Your assignment
Leave out the images and repeat the listing below without a single change.

Stored data
:::

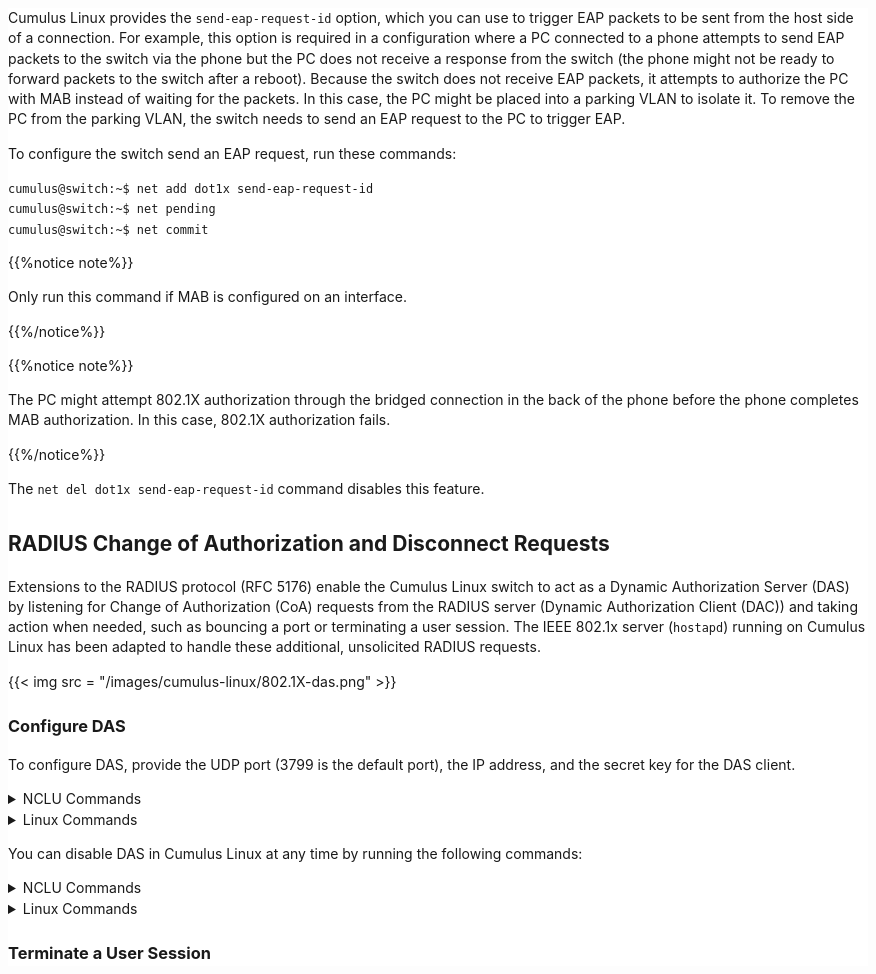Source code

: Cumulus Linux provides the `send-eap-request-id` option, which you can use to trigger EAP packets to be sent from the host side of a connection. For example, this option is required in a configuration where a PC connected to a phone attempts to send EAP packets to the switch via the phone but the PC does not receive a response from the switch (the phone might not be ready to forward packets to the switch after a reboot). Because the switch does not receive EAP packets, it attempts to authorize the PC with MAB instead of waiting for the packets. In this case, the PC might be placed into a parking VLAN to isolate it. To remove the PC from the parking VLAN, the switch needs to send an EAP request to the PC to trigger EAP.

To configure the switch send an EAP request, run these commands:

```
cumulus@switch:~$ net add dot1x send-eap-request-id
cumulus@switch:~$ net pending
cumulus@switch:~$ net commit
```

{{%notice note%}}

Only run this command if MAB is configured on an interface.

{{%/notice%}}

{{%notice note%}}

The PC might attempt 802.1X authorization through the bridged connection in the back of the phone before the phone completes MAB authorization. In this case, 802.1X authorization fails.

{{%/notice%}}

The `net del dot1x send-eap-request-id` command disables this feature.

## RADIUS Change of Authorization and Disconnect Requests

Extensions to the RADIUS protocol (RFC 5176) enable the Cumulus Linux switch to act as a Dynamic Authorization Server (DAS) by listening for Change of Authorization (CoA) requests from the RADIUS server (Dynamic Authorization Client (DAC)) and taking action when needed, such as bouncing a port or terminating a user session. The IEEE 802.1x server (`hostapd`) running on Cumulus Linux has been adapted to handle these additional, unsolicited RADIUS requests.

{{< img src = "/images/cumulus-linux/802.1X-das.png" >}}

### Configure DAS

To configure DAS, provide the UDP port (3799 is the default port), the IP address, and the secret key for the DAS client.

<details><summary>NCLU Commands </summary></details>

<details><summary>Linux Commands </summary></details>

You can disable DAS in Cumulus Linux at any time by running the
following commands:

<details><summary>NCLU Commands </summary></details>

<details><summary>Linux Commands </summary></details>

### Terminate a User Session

:::

Response to this exercise
Source code

: Cumulus Linux provides the `send-eap-request-id` option, which you can use to trigger EAP packets to be sent from the host side of a connection. For example, this option is required in a configuration where a PC connected to a phone attempts to send EAP packets to the switch via the phone but the PC does not receive a response from the switch (the phone might not be ready to forward packets to the switch after a reboot). Because the switch does not receive EAP packets, it attempts to authorize the PC with MAB instead of waiting for the packets. In this case, the PC might be placed into a parking VLAN to isolate it. To remove the PC from the parking VLAN, the switch needs to send an EAP request to the PC to trigger EAP.

To configure the switch send an EAP request, run these commands:

```
cumulus@switch:~$ net add dot1x send-eap-request-id
cumulus@switch:~$ net pending
cumulus@switch:~$ net commit
```

{{%notice note%}}

Only run this command if MAB is configured on an interface.

{{%/notice%}}

{{%notice note%}}

The PC might attempt 802.1X authorization through the bridged connection in the back of the phone before the phone completes MAB authorization. In this case, 802.1X authorization fails.

{{%/notice%}}

The `net del dot1x send-eap-request-id` command disables this feature.

## RADIUS Change of Authorization and Disconnect Requests

Extensions to the RADIUS protocol (RFC 5176) enable the Cumulus Linux switch to act as a Dynamic Authorization Server (DAS) by listening for Change of Authorization (CoA) requests from the RADIUS server (Dynamic Authorization Client (DAC)) and taking action when needed, such as bouncing a port or terminating a user session. The IEEE 802.1x server (`hostapd`) running on Cumulus Linux has been adapted to handle these additional, unsolicited RADIUS requests.

{{< img src = "/images/cumulus-linux/802.1X-das.png" >}}

### Configure DAS

To configure DAS, provide the UDP port (3799 is the default port), the IP address, and the secret key for the DAS client.

<details><summary>NCLU Commands </summary></details>

<details><summary>Linux Commands </summary></details>

You can disable DAS in Cumulus Linux at any time by running the
following commands:

<details><summary>NCLU Commands </summary></details>

<details><summary>Linux Commands </summary></details>

### Terminate a User Session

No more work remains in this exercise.